6.1.        De klacht is voor wat betreft het belangrijkste verwijt, gegrond. Daarom zal de Accountantskamer aan betrokkene een tuchtrechtelijke maatregel opleggen. Bij de beslissing daarover houdt de Accountantskamer rekening met de aard en de ernst van de verzuimen van betrokkene en de omstandigheden waaronder deze zich hebben voorgedaan. Betrokkene is in de opzet van zijn controlewerkzaamheden tekortgeschoten door enkel af te gaan op inlichtingen van het management en de taxatie van het resort. Die fout is zwaar aan te rekenen, omdat betrokkene bekend was met de uitblijvende rente- en aflossingsbetalingen door [NV1] en de opvallende houderschapsstructuur van het resort door verschillende buitenlandse entiteiten. De Accountantskamer is van oordeel dat betrokkene heeft nagelaten de controle met een voldoende professioneel-kritische instelling uit te voeren. Hij heeft daarmee in strijd gehandeld met het fundamentele beginsel van vakbekwaamheid en zorgvuldigheid. Daarom legt de Accountantskamer aan betrokkene de maatregel van berisping op.

6.2.        De Accountantskamer gaat niet mee in de opvatting van [X3] dat het betrokkene moet worden aangerekend dat hij de versluiering van opbrengsten uit het [ontwikkelaar1] Project door [A] en [B] niet heeft opgemerkt. Die beweerdelijke omstandigheid brengt dus geen zwaardere maatregel in beeld.

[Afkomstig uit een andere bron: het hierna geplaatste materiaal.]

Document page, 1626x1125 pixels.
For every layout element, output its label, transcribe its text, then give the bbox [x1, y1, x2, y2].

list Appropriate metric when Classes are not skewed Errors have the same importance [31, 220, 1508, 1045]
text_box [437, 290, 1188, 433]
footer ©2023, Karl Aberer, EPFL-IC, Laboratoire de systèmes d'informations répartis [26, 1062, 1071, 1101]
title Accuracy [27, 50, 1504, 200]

7.             De beslissing

De Accountantskamer:

  • verklaart [X1] en [X2] niet ontvankelijk in hun klacht;
  • verklaart klachtonderdeel a ongegrond en klachtonderdeel b deels gegrond;
  • legt aan betrokkene op de maatregel van berisping;
  • verstaat dat de AFM en de voorzitter van de NBA na het onherroepelijk worden van deze uitspraak én de uitvaardiging van een last tot tenuitvoerlegging door de voorzitter van de Accountantskamer, zorgen voor opname van deze tuchtrechtelijke maatregel in de registers, voor zover betrokkene daarin is of was ingeschreven;
  • verstaat dat, op grond van het bepaalde in artikel 23, derde lid Wtra, betrokkene het door klager [X3] betaalde griffierecht ten bedrage van € 70,-- (zeventig euro) aan hem vergoedt.

Aldus beslist door mr. A.A.J. Lemain, voorzitter, mr. A.M. van Amsterdam en mr. E.W. Akkerman (rechterlijke leden) en drs. J. Hetebrij RA en D.J. ter Harmsel AA (accountantsleden), in aanwezigheid van mr. C.J.H. Terwal, secretaris, en uitgesproken in het openbaar op 1 maart 2024.  

_________                                                                                                                       __________

secretaris                                                                                                                           voorzitter

Deze uitspraak is aan partijen verzonden op:_____________________________

Op grond van artikel 43 Wtra kan tegen deze uitspraak binnen 6 weken na de dag van verzending daarvan hoger beroep worden ingesteld door middel van het indienen van een beroepschrift bij het College van Beroep voor het bedrijfsleven (adres: Postbus 20021, 2500 EA  Den Haag). Het beroepschrift moet de gronden van het beroep bevatten en moet zijn ondertekend.